Im wondering if this happens with anyone else I do a lot of isolation lifts in a 3 day split and I can get quite a few sets with most muscles but when I do biceps I maybe get 2 or 3 sets before my arms are spent is this normal?? And no I'm not doing like 100 reps or anything crazy.


----------



## Seeker (Sep 12, 2014)

To much fapping I'm guessing. Lower your fapping to once a day and you should be able to curl more.


----------



## anewguy (Sep 12, 2014)

Are you doing them after you do a back routine?  Your biceps are incorporated A LOT in back lifts.


----------



## stonetag (Sep 12, 2014)

Biceps are small muscles and don't take much in terms of resistance loads, like my ex-wife.


----------



## coltmc4545 (Sep 12, 2014)

If your arms are spent after 2-3 sets lower the weight.


----------



## TheBlob (Sep 12, 2014)

If it helps my biceps responds much better to high reps anyway


----------



## Stevethedream (Sep 12, 2014)

anewguy said:


> Are you doing them after you do a back routine?  Your biceps are incorporated A LOT in back lifts.

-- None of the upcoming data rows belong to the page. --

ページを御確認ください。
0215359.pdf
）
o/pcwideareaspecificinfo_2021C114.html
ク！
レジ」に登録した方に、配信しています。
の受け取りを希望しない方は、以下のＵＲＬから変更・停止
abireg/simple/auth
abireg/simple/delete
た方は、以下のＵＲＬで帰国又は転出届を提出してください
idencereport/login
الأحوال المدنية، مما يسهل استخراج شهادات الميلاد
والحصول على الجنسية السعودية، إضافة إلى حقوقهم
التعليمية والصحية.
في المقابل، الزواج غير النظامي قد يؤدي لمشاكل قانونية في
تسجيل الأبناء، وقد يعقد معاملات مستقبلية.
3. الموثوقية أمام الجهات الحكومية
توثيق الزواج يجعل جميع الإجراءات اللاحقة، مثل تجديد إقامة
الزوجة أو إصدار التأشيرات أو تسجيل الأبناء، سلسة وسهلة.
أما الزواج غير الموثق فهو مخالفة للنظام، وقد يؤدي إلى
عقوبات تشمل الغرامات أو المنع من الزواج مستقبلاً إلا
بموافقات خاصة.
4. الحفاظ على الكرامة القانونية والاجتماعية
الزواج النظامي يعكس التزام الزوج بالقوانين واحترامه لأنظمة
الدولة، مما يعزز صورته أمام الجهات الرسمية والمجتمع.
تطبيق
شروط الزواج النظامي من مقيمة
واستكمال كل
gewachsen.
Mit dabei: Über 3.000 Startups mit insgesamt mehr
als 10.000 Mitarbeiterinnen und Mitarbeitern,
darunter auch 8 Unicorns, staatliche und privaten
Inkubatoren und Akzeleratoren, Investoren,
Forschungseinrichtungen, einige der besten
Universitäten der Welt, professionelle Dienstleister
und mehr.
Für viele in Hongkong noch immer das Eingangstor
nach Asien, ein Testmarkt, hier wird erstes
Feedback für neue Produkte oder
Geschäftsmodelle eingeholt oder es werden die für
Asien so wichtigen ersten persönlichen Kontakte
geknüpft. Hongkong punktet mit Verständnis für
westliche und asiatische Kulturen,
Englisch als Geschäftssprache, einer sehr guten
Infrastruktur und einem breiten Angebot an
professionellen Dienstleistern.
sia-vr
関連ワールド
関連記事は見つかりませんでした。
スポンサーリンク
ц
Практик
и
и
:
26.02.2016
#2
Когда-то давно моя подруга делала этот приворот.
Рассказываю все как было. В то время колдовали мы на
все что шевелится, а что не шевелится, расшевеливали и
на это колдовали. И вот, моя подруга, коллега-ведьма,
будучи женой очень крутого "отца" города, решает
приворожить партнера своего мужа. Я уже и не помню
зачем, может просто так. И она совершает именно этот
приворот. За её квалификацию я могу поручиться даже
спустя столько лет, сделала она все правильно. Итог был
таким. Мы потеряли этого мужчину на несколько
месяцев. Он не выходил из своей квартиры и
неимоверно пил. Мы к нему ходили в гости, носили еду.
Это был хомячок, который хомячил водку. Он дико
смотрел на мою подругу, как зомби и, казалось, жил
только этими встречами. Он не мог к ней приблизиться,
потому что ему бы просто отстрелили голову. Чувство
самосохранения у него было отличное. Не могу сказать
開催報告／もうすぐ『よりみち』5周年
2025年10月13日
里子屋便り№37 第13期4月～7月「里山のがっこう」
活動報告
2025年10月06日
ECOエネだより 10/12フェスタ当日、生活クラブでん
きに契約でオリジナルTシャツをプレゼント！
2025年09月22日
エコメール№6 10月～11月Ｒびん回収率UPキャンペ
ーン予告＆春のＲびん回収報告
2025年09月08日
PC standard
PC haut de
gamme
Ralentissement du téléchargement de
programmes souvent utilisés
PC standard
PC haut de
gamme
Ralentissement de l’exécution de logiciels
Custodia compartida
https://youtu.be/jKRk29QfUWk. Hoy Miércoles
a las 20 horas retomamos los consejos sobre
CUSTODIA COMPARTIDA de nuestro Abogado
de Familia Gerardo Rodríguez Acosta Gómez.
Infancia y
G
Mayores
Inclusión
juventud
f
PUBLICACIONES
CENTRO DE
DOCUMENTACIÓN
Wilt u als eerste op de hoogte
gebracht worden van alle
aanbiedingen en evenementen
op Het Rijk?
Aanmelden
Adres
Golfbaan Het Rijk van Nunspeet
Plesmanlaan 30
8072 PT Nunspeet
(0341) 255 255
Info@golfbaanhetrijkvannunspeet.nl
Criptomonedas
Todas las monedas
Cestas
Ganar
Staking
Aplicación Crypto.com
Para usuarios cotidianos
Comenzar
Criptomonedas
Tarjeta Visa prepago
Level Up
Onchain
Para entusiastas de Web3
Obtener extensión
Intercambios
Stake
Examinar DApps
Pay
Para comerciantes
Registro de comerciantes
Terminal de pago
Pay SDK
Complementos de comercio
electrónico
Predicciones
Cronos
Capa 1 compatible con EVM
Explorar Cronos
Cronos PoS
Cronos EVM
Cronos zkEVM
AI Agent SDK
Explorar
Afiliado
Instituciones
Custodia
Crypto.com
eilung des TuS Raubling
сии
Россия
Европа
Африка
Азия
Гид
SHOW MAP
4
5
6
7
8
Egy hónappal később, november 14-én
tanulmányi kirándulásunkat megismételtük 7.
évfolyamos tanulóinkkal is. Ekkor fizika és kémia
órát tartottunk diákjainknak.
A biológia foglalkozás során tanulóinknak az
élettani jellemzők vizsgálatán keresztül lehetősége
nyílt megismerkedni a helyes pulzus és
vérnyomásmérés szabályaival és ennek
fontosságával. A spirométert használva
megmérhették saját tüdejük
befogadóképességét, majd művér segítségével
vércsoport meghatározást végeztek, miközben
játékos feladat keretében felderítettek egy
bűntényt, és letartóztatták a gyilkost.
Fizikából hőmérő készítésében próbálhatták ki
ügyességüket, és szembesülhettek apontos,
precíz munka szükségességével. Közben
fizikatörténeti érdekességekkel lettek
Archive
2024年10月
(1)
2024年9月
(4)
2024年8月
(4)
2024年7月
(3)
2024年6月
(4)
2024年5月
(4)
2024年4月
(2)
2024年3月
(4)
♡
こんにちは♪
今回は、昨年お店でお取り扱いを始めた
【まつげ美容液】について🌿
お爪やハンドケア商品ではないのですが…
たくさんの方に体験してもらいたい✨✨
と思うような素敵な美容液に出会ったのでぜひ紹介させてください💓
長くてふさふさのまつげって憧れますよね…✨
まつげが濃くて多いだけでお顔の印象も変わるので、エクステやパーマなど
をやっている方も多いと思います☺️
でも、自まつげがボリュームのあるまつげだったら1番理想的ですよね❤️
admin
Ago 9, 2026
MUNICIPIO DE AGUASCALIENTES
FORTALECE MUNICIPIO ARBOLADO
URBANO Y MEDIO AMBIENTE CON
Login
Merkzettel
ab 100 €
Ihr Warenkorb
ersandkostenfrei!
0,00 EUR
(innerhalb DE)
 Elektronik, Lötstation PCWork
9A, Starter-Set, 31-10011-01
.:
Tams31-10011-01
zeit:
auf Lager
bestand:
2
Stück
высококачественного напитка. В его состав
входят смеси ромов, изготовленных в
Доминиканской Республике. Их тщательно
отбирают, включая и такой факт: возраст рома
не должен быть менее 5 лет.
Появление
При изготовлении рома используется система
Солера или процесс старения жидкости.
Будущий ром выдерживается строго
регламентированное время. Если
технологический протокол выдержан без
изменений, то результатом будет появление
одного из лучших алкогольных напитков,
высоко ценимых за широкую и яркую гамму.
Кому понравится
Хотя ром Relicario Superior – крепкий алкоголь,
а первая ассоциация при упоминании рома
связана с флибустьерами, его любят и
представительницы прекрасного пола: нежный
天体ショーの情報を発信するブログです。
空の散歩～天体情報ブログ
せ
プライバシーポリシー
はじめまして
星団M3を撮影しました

I totally agree with this. This is why I hardly EVER train biceps alone or on their own day. To be honest I hate working biceps because their soooo Damn boring! But if u insist I would hit them after a Back session,  maybe 2-3 total exercises for about 12-15 reps per set. U should really get a good pump by than.


----------



## ablastoid (Sep 12, 2014)

Thank you all for the advice clearly I just need to do less fapping


----------



## ECKSRATED (Sep 12, 2014)

Training biceps should be an everyday thing.


----------



## KillKittens (Sep 13, 2014)

All workouts regarding the upper torso will work the biceps!!!!!


----------



## stonetag (Sep 13, 2014)

KillKittens said:


> All workouts regarding the upper torso will work the biceps!!!!!


Not really. HA ha ha


----------



## 57muscle (Sep 13, 2014)

Barbell curls...do em with the big bar..


----------



## AlphaD (Sep 13, 2014)

I saw my best development curling beers to my mouth.  Make sure to change arms each beer though and always drink an even amount.  Dont want to overdevelop your strong side.


----------



## TriniJuice (Sep 13, 2014)

Biceps are for gays n fist pumpN jersey shore guidos who just so happen to be gay;
Real men work Triceps.....


----------



## widehips71 (Sep 13, 2014)

TriniJuice said:


> Biceps are for gays n fist pumpN jersey shore guidos who just so happen to be gay;
> Real men work Triceps.....




^^^^^^^  This was worth repeating


----------



## MANBEARPIG (Sep 13, 2014)

I like to do eccentric lifts with the biceps. Cheat the weight up but lower the weight slowly and control it. If your biceps are smoked after a couple of sets try that. My calfs respond well to this type lifting as well.


----------



## chicken wing (Sep 13, 2014)

Agree with colt


----------



## Beefcake (Sep 24, 2014)

I do several different exercises for my bicepts.  Free weights-dumb bells and barbell curls, machine, cables, I love the rope for curls, it gets a great burn going.  I usually finish with the curl machine.  I work bicepts at least 3 times a week.  Usually after chest day.

Curls for the girls!!!


----------



## inhuman88 (Sep 24, 2014)

KillKittens said:


> All workouts regarding the upper torso will work the biceps!!!!!



Lol......no


----------